Questions to answer:
- 1) From the passage below on Ulster County's rocks and soil, pull out the stretch from "The rocks of" through "the Shawangunk Mts.[2].", word for word.
- 2) Answer these questions using the passage below on Ulster County's rocks and soil:
(a) What was the Esopus grit made into at an early period?
(b) Which rocks make up the western part of the county?
(c) What covers most of the valleys?

The rocks of the co. are composed of the Portage and Chemung shales, in the E. part, and the Shawangunk grit or Oneida conglomerate, in the W. part. Drift deposits are found in nearly every part. Lead ore is found to some extent among the Shawangunk Mts.[2].

At an early period the Esopus grit was largely quarried and manufactured into millstones.3  Water-limestone of an excellent quality is found and largely quarried.4  The Ulster co. Cement has an excellent reputation throughout the United States, and is used in immense quantities on fortifications and other Government works requiring solidity. It was used on Croton, Brooklyn, Cochituate, Albany, Washington, and other water-works. It finds a ready market in every port on the seaboard from New Brunswick to Texas. It has been exported to California and South America, and is largely used in and around New York, Boston, and Philadelphia, upon public and private buildings. The cement rocks are quarried usually on the hillsides, and these openings often extend in galleries under the overlying rock. The rock outcrops in a belt running northeast and southwest, first appearing on the Hudson a few miles north of Kingston Point, and extending 20 to 25 mi. to the town of Rochester, but is lost from view at the surface in several places between these points. In the section occupied by the Portage group of rocks are found extensive outcrops of thin bedded sandstone, yielding a find quality of flagging, which is largely quarried and exported.5  The soil is generally a good quality of sandy and gravelly loam, in some places intermixed with clay. Most of the valleys are covered with a deep, rich alluvium.

Supplied data:
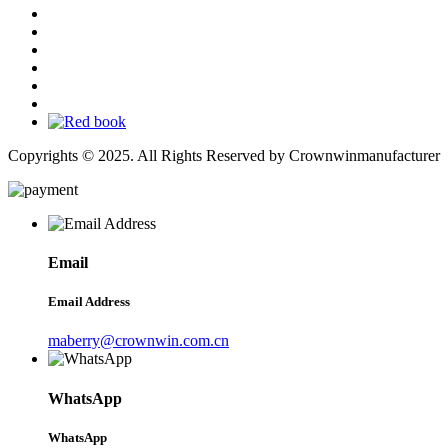
Copyrights © 2025. All Rights Reserved by Crownwinmanufacturer
Email
Email Address
maberry@crownwin.com.cn
WhatsApp
WhatsApp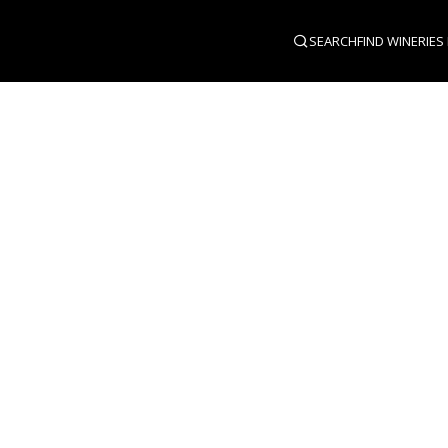
SEARCH
FIND WINERIES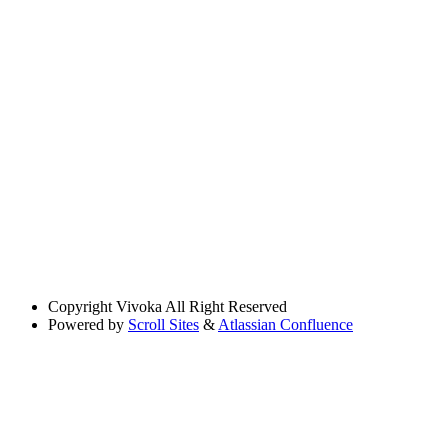
Copyright
Vivoka All Right Reserved
Powered by
Scroll Sites
&
Atlassian Confluence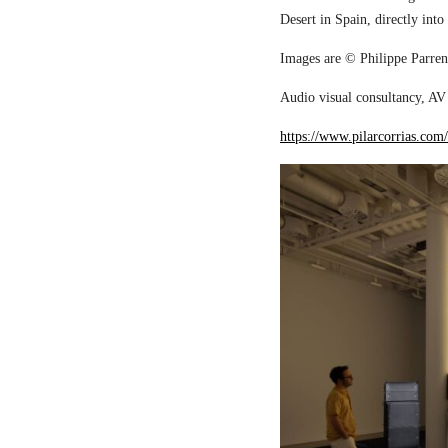
Desert in Spain, directly into
Images are © Philippe Parreno
Audio visual consultancy, AV 
https://www.pilarcorrias.com/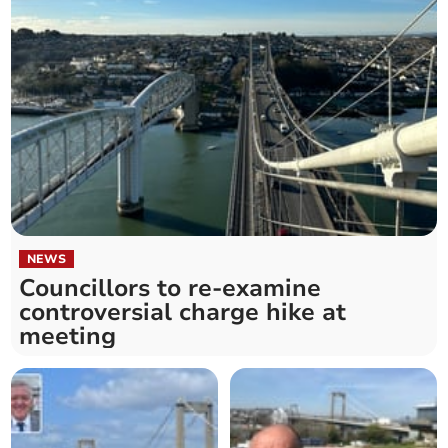
NEWS
Councillors to re-examine
controversial charge hike at
meeting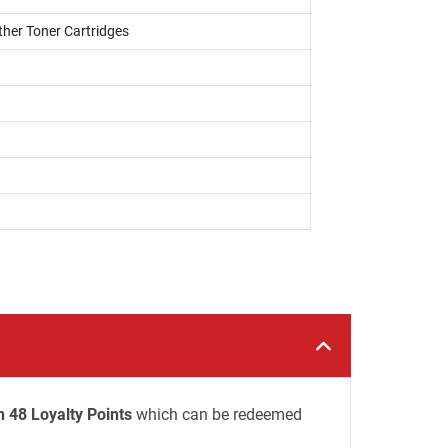
ther Toner Cartridges
n 48 Loyalty Points
which can be redeemed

Solution set:
- 1)
The rocks of the co. are composed of the Portage and Chemung shales, in the E. part, and the Shawangunk grit or Oneida conglomerate, in the W. part. Drift deposits are found in nearly every part. Lead ore is found to some extent among the Shawangunk Mts.[2].

- 2)
(a) Millstones.
(b) The Shawangunk grit or Oneida conglomerate.
(c) A deep, rich alluvium.